Under the covers, the tool performs what the company refers to as “network shattering,” meaning that it dissects netflows using deep-packet inspection on more than 6,000 types of protocols and applications. This is correlated with threat analysis from threat feeds and cross-installation data to cull information from threats at large and threats detected within their user base.

The biggest challenge, according to this Innovator, is the human factor. There are not enough people who can interpret SIEMs and, at the same time, there is a need to be proactive in hunting for the adversary and responding. Because one cannot depend on automation 100 percent, the human will never be displaced. To address that challenge, the company built a unique presentation layer, calling in Jake Sargent from Digital Domain in Hollywood, who did the CGI for the movie TRON: Legacy, to create the Visualizer and its dramatic heads-up display.

Vendor Sqrrl  

Flagship product Sqrrl Enterprise 

Cost $25,000. 

Innovation The company's approach of packaging a lot of pieces together to make coherent data accessible to users and being able to visualize that information as it occurs. 

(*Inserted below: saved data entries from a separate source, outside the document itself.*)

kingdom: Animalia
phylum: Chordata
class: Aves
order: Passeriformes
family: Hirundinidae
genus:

Greatest strength Superb application of Big Data analytics.

Sqrrl

Probably no organization in the private sector has done more to bring the topic of threat hunting to the fore than this company with the funny name. While the term “threat hunting” is not a new one – and, in fact, is a staple of the intelligence community – Sqrrl has codified it and developed a complete methodology around the concept. This concept includes a maturity model and a threat hunting loop: create a hypothesis, investigate with tools and techniques, uncover new patterns and TTPs, and inform and enrich with analytics. This hunting loop is a solid embodiment of the scientific process applied in forensic science.

Interestingly, Sqrrl describes the hunting process as proactive. The company defines hunting as “the process of proactively and iteratively searching through networks to detect and isolate advanced threats that evade existing security solutions.”

The idea is that by going on “hunting trips" on an ongoing basis – the tool automates the process – you will uncover indicators before they fire, preventing damage to the enterprise. This is a pretty good idea...if it works. And, as Sqrrl has demonstrated repeatedly, it does.

In order for an organization to use threat hunting effectively, there is a learning curve. Hunting is a pretty new concept for most organizations so it is natural that they would go through a maturing process. To help measure progress in that regard, Sqrrl has developed a threat hunting maturity model consisting of five levels: 

  • Level 0 – Initial
  • Level 1 – Minimal
  • Level 2 – Procedural
  • Level 3 – Innovative
  • Level 4 – Leading. A full discussion of this model is on the company's website.

The Sqrrl architecture depends on sophisticated algorithms and massive, scalable Big Data analytics. The data store sits on an Apache Hadoop cluster and is scalable into the petabytes of data. This means that users can feed the system massive amounts of data that it can ingest and process in a short time. Data can be fed using the bulk load API and it usually consists of various logs of activity throughout the enterprise. Using a form of link analysis, the Sqrrl engine analyzes the data – goes hunting – and delivers an analysis of suspicious activity or artifacts on the network and its devices.

Oh, and the funny name? Think of the Secret Squirrel cartoon character of the mid-1960s.